Annie's crashed in my room for the second night in a row. I don't mind. I mean, I think I would, maybe if it was someone other than Annie. But like with Daysha, like with Kris, like with a few other people that I have become so intimately comfortable with, it's almost but not quite like being on my own anyway. I can listen to my music, sing along, surf the 'net, do whatever I want, and Annie's self-entertaining.
I appreciate that.
I do feel a little bad. I feel like maybe I should do something, offer something to entertain her.
She's having relationship problems. But she discovered that she likes girls. A lot. Or at least that's what she said over dinner and a cup of hella strong Depot Coffee (coffee, bandy, Bailey's, and Kahluha). Take that as you like it.
She also asked me to prevent her from ever dating an eighteen-year-old again, and to increase my level of dissuasion as we get older. I told her that I will do my best to prevent her from becoming a pedophile.
Ahhh... my service to society.



We had a guest speaker today in Intro to Christian Thought: an evangelical Luthern preacher with a fascination with forgiveness and grace.
(No. Grace is NOT what you say before you eat. Well... I mean, it is, but that's not what I'm talking about here.)
He argued that grace is God's unlimited, eternal love and forgiveness, and that we are all loved and forgiven by God all of the time, and that it is just a matter of whether we choose to accept this grace or not. I feel that he used grace almost as I would "empathy," for if you so completely understand someone that you are able to feel their joy and sorrow certainly you love them, and certainly you forgive them. I you do not, you are not experiencing true empathy.
He said that sin is the human condition, and that sin is lonliness and isolation.
He said that we tend to draw lines between us and others whom we perceive as different, and that we then claim that God is on our side and that the they are in/going to Hell... but that God does not respect lines, that God is everywhere. That by drawing the line in the first place we are committing sin; we are dividing humanity up and refusing to acknowledge grace between ourselves (because to receive and acknowledge God's grace is to give grace to others). That the denial of grace is Hell, and that we send ourselves there.

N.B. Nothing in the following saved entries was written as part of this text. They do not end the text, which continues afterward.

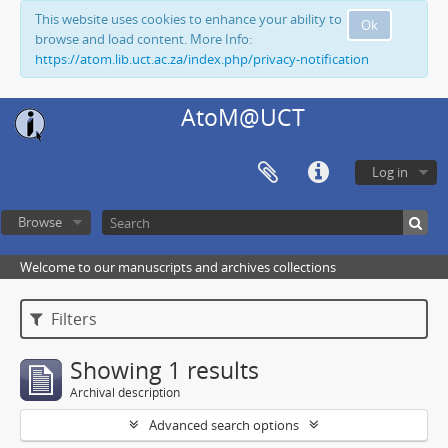
This website uses cookies to enhance your ability to
Ok
browse and load content. More Info:
https://atom.lib.uct.ac.za/index.php/privacy-notification
AtoM@UCT
Log in
Browse
Welcome to our manuscripts and archives collections
Filters
Showing 1 results
Archival description
Advanced search options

It was an interesting lecture, and I feel that if I meditate on what he said for a while I will have an ephiphany, and I will understand not just with my mind but with my being. I think this would be a goal to strive for.


Professor quote of the Day:

History professor Paul Shue in History of Modern Europe, on Freud's ideas about the subconscious:
"There's something going on in your head that you don't know about... there's a party and you weren't invited."